I am officially depressed. I could sit here and cry the day away, but I won't. So far, I have mowed the front and back yards, as well as whacked weeds. I took a shower, but that just started the tears. I am hopeless. My life seemed so good as I entered 2018. 2017 began on December 30, 2016, with Ron's accident. It was bad, very bad, but we made it. The wedding began a new chapter, when Ron regained his mobility, and we had that great trip to California. I came down for my first snowbird year, and I found a new life away from the cold and ice.

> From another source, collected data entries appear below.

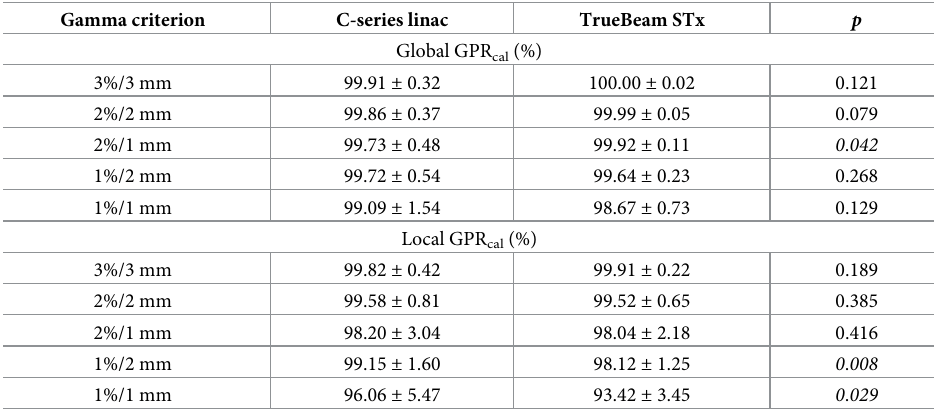
VMAT: Volumetric modulated arc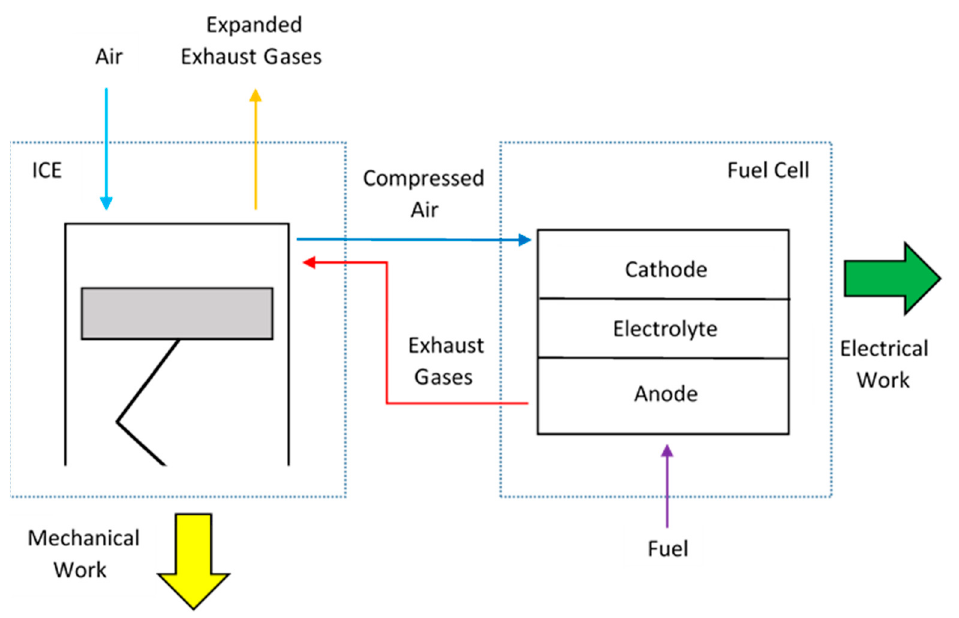
Figure 1. Schematic outline of a fuel cell–internal combustion engine (ICE) hybrid cycle. Air is compressed in the ICE and then reacts in the electrochemical device (fuel cell) to produce electrical power. Hydrogen-rich fuel cell exhaust gases combust and expand in the ICE to produce mechanical work.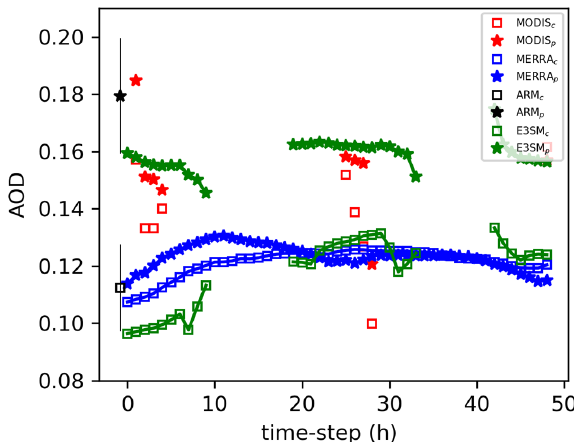
Figure 7. Aerosol optical depth averaged along forward trajecto- ries in MERRA-2, E3SM, MODIS, and ARM observations for tra- jectories with below-median (square) and above-median (star) ini- tial CCN concentrations of 110 for MODIS, ARM, MERRA-2, and E3SM data sets. Table 3. Fractional change in cloud condensation nuclei (CCN) concentration at 0.2% supersaturation based on trajectories sorted by above- and below-median precipitation rate (with a threshold of 0.05mmh − 1 ) for the IMERG and E3SM simulation experiments listed in Table 2. Precipitation is aggregated in both the Eulerian (EUL) and Lagrangian (LAG) frames of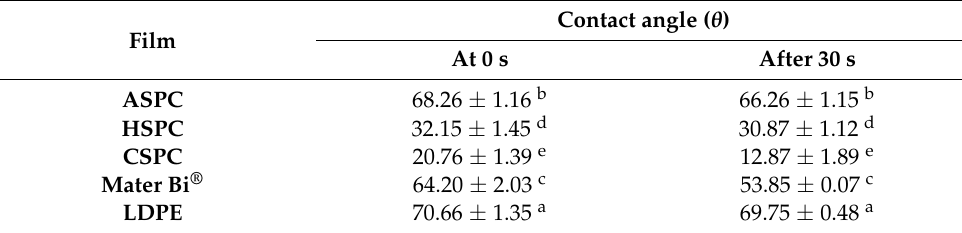
Table 4. Contact angle values of argan seed protein concentrate (ASPC)-based films compared to those prepared with hemp seed protein (HSPC) and cardoon seed protein (CSPC) concentrates, and to Mater Bi ® and low density polyethylene (LDPE) films. Different superscript letters (a–e) indicate significant differences among the values reported in each column ( p < 0.05). Further experimental details are given in the text.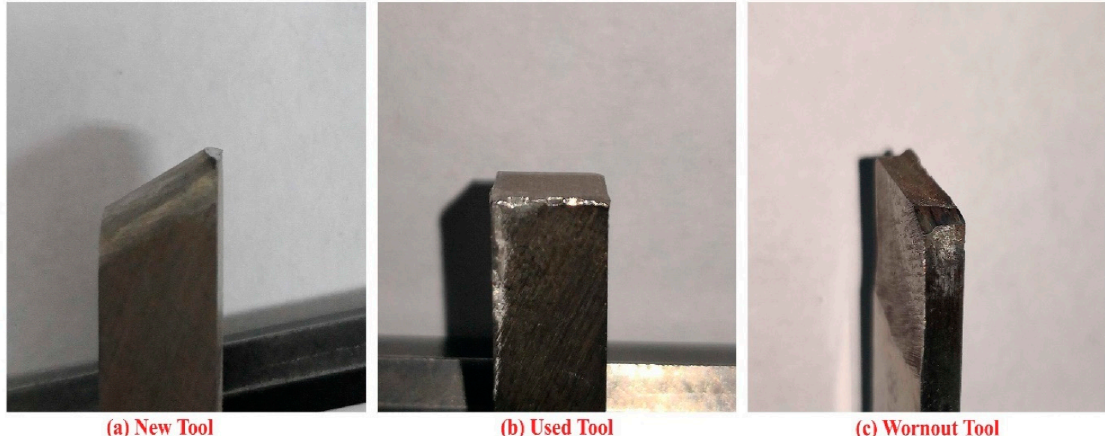
Figure 10. All three categories of high-speed steel (HSS) tool are shown where the level of tool degradation can be observed on each tooltip.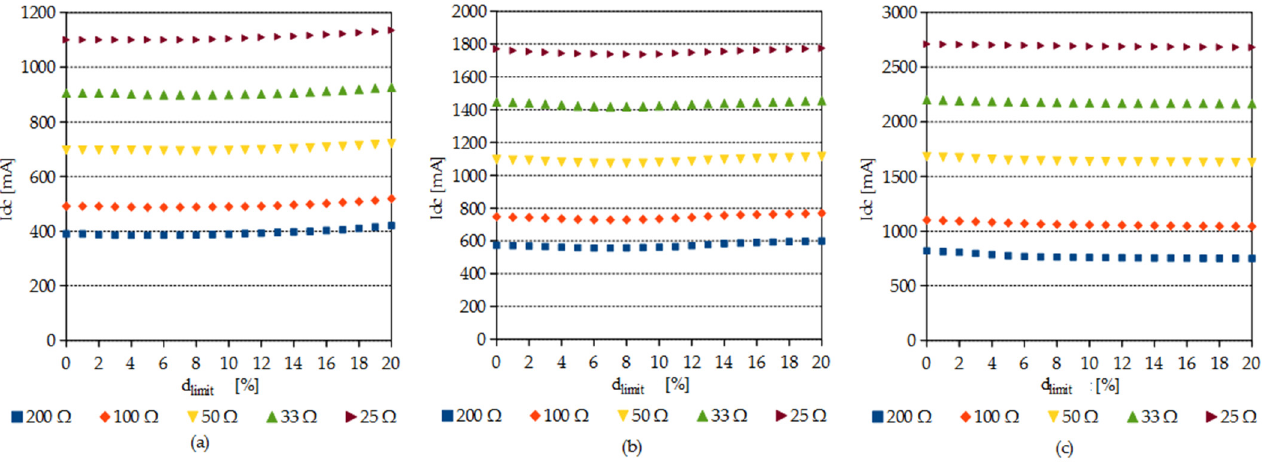
Figure 11. Input DC-link current measured at different load at ( a ) 1500 RPM, ( b ) 2000 RPM, and ( c ) 2500 RPM; I dc denotes the input DC-link current.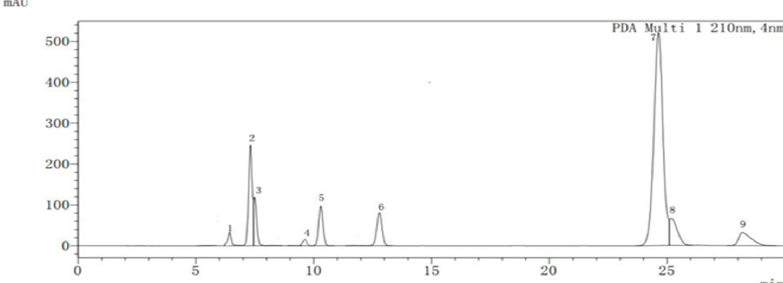
Figure 2. Chromatogram of organic acids in the fruit of Actinidia eriantha ‘Ganmi 6’ obtained at 210 nm.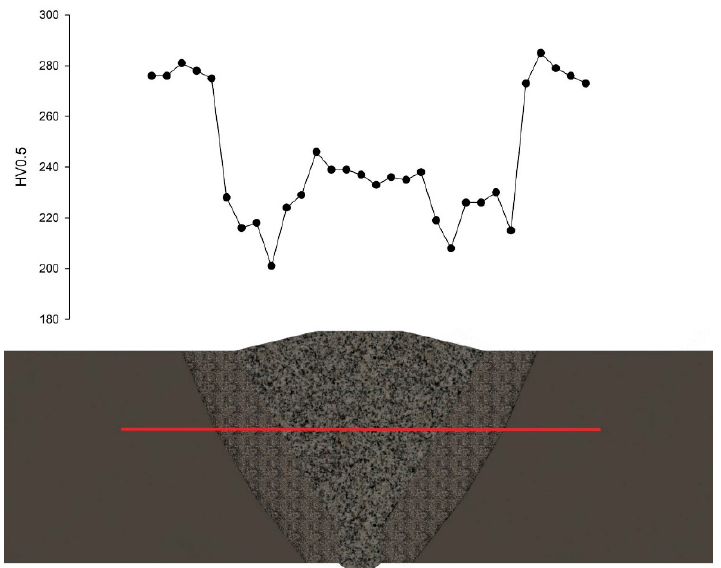
Figure 6. Results of microhardness measurement through the base metal, heat affected zone and weld metal (BM-HAZ-WM) zones of the welded joint.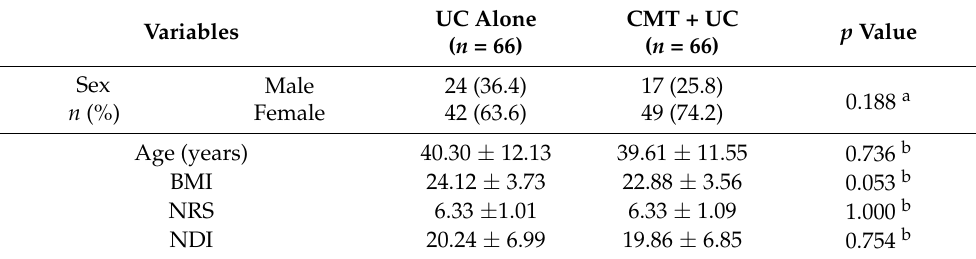
Figure 3. CONSORT flow diagram. Chuna, Chuna manual therapy; UC, usual care. Table 1. Baseline characteristics of patients.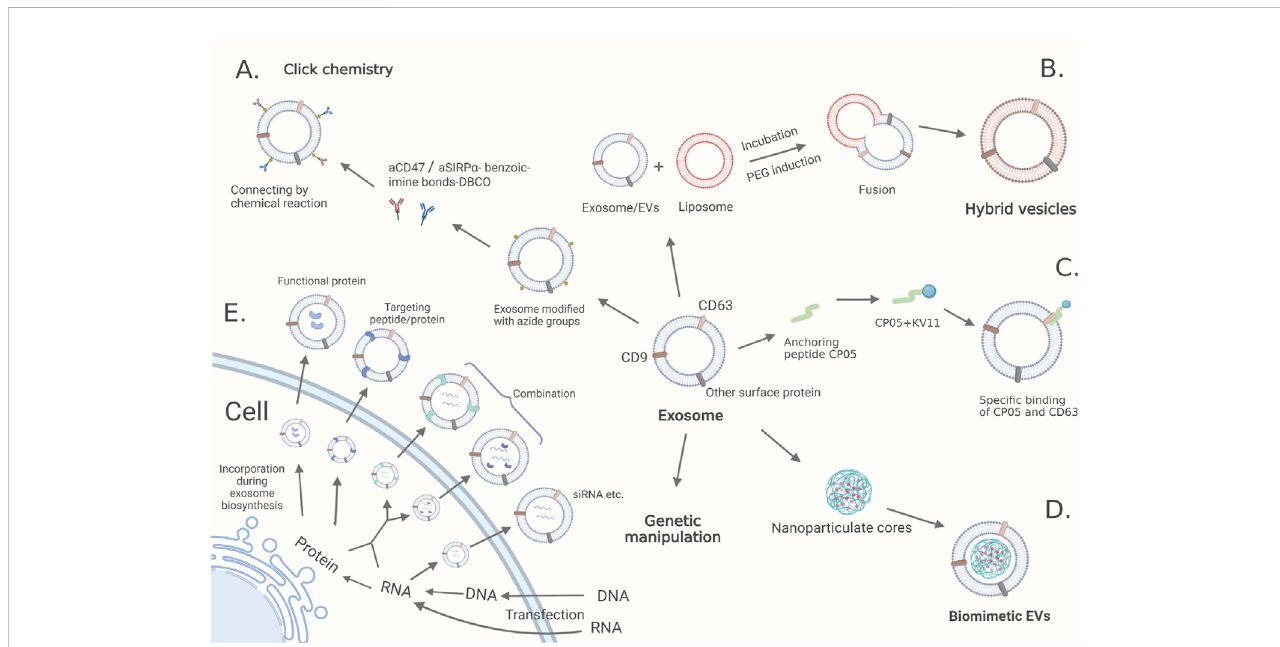
FIGURE 1 Themodi fi cationmethodsofengineeredexosomes: (A) Clickchemistry.Exosomesaremodi fi edwithazidegroupsthroughtheintrinsicbiosynthesisand metabolic incorporation of phospholipids. Then azide-modi fi ed exosomes are conjugated with the dibenzocyclooctynes (DBCO)-modi fi ed anti-CD47 antibody (aCD47) and anti-signal regulatory protein alpha (SIRP α ) antibody (aSIRP α ) linked with pH-sensitive benzoic-imine bonds. (B) Hybrid vesicles. Polyethylene glycol (PEG) and incubation induce ef fi cient fusion between exosomes/EVs and liposomes. (C) Anchoring peptides. Anchoring peptide CP05linkedwithKV11(ananti-angiogenicpeptide)boundsspeci fi callytoCD63. (D) BiomimeticEVs.Nanoparticulatecoresareembeddedintotheexosomes by electroporation. (E) Genetic manipulation. Transfected nucleic acids or their protein producs are loaded through the intrinsic biosynthesis of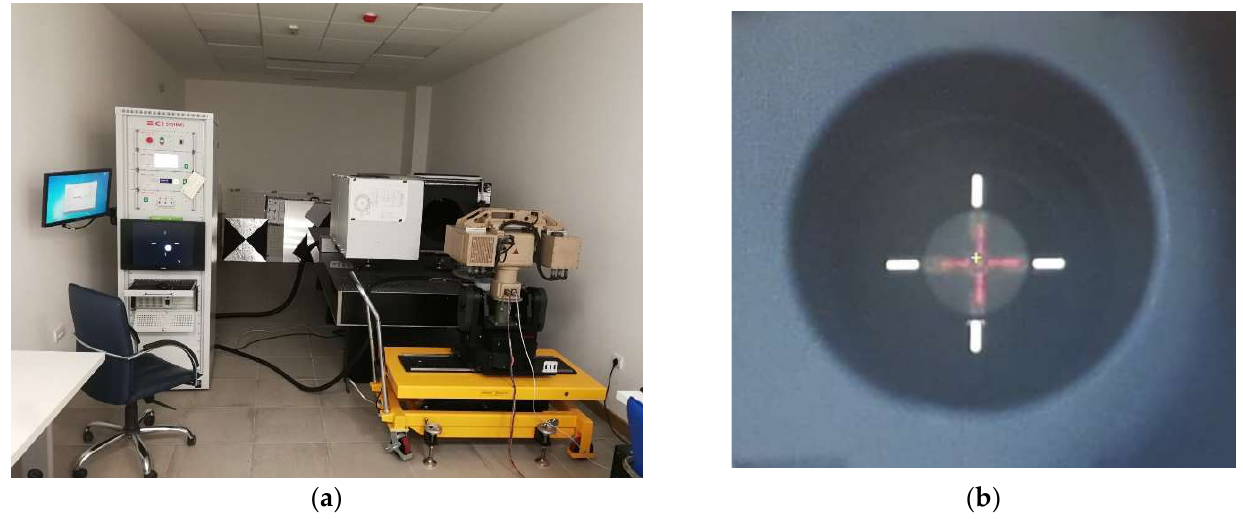
Figure 5. Calibration procedure in Vlatacom electro-optical laboratory ( a ) and alignment of camera axes and laser beam ( b ).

We also celebrated our 45th anniversary, and the trip to the Keys was heavenly, even though the weather sucked. By then, the undertone of Elaine's illness had been peeking out at me. I was helpless to do anything about that, and we returned home to wait for our granddaughter. I stayed busy, and she finally came on July 12. It was a very special time, but the glow wore off quickly, as I began my troubles with Daniel. He has hurt me, time and again, until I now feel like giving up. Oh, and Elaine 's illness turned out to be cancer.
Today feels like the beginning of a holiday season that will leave me standing outside, peering at the happy families. We are invited to Thanksgiving dinner, but I don't want to go. The easiest part is that we have the perfect excuse. Elaine may or may not be able to go. Sadly, I kind of hope she isn't. I see the holiday stuff, and it just makes me sadder. I am not looking forward to any of it.
I just sent GG a text. I told her that I have paid their car repair bill. That's Christmas. I wish it was just over. I don't want any presents, any decorations, any special foods. I want normal. I won't be getting that.
Ron is supposed to drive down tomorrow. Maybe his presence will help. Maybe it won't. I don't feel like anything is going to get better. Right now I only hope that I can feel well enough to fake it for Elaine 's sake. I know that I have many blessings. It's just hard to feel blessed right now.